For a big paycheck, figure skaters need to score million-dollar endorsement deals like those secured by other Olympians, such as Michael Phelps and Simone Biles.
Figure Skating Terms To Know:
TOE PICK: The jagged edge found at the front of the blade in figure skates. The toe pick is often used when a skater is taking off for a jump.
EDGES: The angle at which the blade leans when it hits the ice. When a skater's foot leans toward the inside of their body while they skate, they are creating an inside edge. When a skater’s foot is leaning outside, they are creating an outside edge. Edges can be performed forward and backward, on the left or right foot.
CROSSOVERS: Performed by crossing one foot over the other, either forward or backward, in order to gain momentum or turn corners.
DOWNGRADED: When a jump is missing half a revolution or more, judges will score the movement as a jump with one less rotation. For example, a triple loop that is not fully rotated will be scored as a double loop.
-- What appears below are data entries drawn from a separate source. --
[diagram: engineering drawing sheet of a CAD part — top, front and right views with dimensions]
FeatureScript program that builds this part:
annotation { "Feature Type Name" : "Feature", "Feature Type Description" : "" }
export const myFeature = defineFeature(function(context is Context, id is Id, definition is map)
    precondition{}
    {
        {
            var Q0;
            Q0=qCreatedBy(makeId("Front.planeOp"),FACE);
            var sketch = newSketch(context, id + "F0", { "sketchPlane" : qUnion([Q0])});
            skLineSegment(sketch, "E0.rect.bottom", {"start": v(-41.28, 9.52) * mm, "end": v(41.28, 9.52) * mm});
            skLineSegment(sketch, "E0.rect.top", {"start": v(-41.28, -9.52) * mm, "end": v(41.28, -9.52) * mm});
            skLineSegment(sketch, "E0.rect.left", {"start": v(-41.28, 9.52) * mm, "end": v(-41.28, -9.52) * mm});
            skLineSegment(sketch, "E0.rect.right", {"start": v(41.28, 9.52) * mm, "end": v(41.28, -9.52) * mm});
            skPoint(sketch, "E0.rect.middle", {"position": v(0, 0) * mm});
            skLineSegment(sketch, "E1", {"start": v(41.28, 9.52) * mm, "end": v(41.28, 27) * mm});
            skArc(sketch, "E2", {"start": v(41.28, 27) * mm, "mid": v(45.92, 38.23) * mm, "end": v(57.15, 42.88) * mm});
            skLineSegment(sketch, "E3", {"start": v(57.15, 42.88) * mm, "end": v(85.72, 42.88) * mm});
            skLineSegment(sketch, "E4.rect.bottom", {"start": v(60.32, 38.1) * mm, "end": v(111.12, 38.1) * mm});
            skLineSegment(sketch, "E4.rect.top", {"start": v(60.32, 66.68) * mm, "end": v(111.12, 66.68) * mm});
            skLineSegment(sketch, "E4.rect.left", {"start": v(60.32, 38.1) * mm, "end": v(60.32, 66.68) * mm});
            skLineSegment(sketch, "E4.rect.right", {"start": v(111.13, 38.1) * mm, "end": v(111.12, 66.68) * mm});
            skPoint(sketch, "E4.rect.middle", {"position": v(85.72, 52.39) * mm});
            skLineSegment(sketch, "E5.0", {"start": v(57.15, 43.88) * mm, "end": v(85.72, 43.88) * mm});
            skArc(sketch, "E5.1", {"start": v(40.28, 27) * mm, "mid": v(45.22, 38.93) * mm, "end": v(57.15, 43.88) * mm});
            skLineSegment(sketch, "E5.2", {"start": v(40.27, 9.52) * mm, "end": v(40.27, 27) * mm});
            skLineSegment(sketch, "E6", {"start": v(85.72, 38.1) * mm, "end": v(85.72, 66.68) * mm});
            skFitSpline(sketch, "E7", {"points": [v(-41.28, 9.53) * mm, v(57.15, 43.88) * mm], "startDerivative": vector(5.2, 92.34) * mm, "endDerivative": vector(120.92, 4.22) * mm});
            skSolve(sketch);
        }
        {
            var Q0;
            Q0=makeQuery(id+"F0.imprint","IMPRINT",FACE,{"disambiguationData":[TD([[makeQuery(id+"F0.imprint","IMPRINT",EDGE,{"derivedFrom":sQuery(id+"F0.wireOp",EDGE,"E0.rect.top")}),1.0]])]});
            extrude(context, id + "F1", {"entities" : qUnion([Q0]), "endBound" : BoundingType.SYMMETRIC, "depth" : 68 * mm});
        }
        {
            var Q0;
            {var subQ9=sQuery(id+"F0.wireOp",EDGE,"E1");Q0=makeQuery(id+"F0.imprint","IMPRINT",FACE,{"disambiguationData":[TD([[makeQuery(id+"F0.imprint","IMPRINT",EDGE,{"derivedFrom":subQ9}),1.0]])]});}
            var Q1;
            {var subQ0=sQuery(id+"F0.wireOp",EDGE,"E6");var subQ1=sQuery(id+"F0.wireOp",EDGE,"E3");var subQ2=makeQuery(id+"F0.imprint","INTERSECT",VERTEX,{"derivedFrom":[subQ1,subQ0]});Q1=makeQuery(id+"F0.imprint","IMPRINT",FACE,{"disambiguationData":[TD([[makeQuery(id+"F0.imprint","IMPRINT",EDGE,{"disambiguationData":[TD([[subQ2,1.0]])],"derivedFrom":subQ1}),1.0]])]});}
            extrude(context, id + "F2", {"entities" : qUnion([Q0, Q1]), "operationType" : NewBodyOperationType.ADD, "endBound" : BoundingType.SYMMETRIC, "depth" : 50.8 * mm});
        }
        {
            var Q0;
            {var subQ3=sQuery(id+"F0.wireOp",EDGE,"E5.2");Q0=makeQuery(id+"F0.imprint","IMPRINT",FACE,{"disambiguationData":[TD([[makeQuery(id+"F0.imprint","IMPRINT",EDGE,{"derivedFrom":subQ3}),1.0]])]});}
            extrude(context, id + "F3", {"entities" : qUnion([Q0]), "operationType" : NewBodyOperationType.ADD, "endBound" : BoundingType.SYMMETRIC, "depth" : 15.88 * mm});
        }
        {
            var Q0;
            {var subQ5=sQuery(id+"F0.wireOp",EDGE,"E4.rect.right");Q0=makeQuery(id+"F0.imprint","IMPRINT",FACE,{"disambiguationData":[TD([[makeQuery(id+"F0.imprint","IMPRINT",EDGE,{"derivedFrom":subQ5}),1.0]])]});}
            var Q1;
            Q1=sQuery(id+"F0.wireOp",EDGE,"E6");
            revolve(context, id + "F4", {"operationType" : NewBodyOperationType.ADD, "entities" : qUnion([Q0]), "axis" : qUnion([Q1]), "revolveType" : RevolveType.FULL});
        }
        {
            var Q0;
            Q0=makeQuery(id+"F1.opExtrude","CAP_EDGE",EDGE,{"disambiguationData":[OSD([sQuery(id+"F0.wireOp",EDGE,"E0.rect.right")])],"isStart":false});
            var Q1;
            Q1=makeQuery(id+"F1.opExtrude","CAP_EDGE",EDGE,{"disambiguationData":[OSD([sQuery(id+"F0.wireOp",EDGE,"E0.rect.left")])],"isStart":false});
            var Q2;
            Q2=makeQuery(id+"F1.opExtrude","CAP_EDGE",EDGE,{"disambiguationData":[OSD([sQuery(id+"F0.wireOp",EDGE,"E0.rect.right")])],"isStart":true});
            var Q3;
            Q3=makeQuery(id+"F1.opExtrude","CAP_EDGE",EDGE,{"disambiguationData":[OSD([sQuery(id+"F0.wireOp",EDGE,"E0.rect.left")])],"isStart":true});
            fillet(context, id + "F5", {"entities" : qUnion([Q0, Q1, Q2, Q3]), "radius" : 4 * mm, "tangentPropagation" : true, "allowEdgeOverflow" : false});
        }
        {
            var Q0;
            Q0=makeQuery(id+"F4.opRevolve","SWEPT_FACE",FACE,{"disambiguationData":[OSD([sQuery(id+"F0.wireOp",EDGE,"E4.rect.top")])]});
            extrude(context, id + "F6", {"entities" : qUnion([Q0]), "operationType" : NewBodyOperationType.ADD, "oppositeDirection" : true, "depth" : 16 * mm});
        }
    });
STEP SEQUENCE: Also known as footwork, the step sequence is a series of steps and turns that display the precision and dexterity of a skater’s movements.
Axel: Named after Axel Paulsen in 1882, the axel is considered a more difficult jump because it starts with a forward take off (whereas most jumps start with a backward take off) and has an extra half rotation than other jumps. For example, a double axel has 2 and a half rotations and a triple axel has three and a half rotations. A quad axel has never been completed in competition.
Toe loop: The skater starts on a backward outside edge, reaches back with his or her other foot, vaults into the air with assistance from the toe pick, and lands on a back outside edge. The toe loop often follows another jumps in a jump sequence.
Loop (also known as the Rittberger); The skater takes off from a back outside edge and lands on a back outside edge on the same foot.
Salchow: The skater starts on a back inside edge, swings the opposite foot forward during take off, and lands on the back outside edge on the opposite foot. The jump was named after Swedish skater Ulrich Salchow, who invented the move in 1909.
Flip: The skater starts on a backward inside edge, reaches back to take off with his or her opposite toe pick and lands on the backward outside edge of the opposite foot.
Lutz: The skater begins on a backward outside edge, reaches back to take off with his or her opposite toe pick and lands on the backward outside edge of the opposite foot. The jump is similar to a flip except that the skater starts on the opposite edge. The jump was named after Austrian skater Alois Lutz, who invented the move in 1913.
Flying spin: When a skater enters a spin with a jump.
Sit spin: A skater spins in a squat position with his or her other leg extended in front of his or her body. Variations of this spin are done by changing the position of the free leg.
Camel spin: With the spinning leg straight, a skater spins bent forward and with his or her free leg extended backwards. Variations of this spin are carried out by changing the position of the torso or reaching back and grabbing the free leg.
Layback spin: With the spinning leg straight, a skater spins while arching backward, with the head and shoulders pointing downward toward the ice. The free leg is lifted backward. It was originally invented as a women’s only spin.
Combination spin: A spin that combines several different positions or a change of foot. For example, a camel-sit spin begins in the camel position before the skater squats down to sit spin position, all before completing the element.
Death spiral: A pairs spin in which the man is spinning in a pivot position as he holds his partner, who spins with her body nearly parallel to the ice. The spin only receives points if the woman’s head falls below the man’s knee. This is a required element in pairs skating.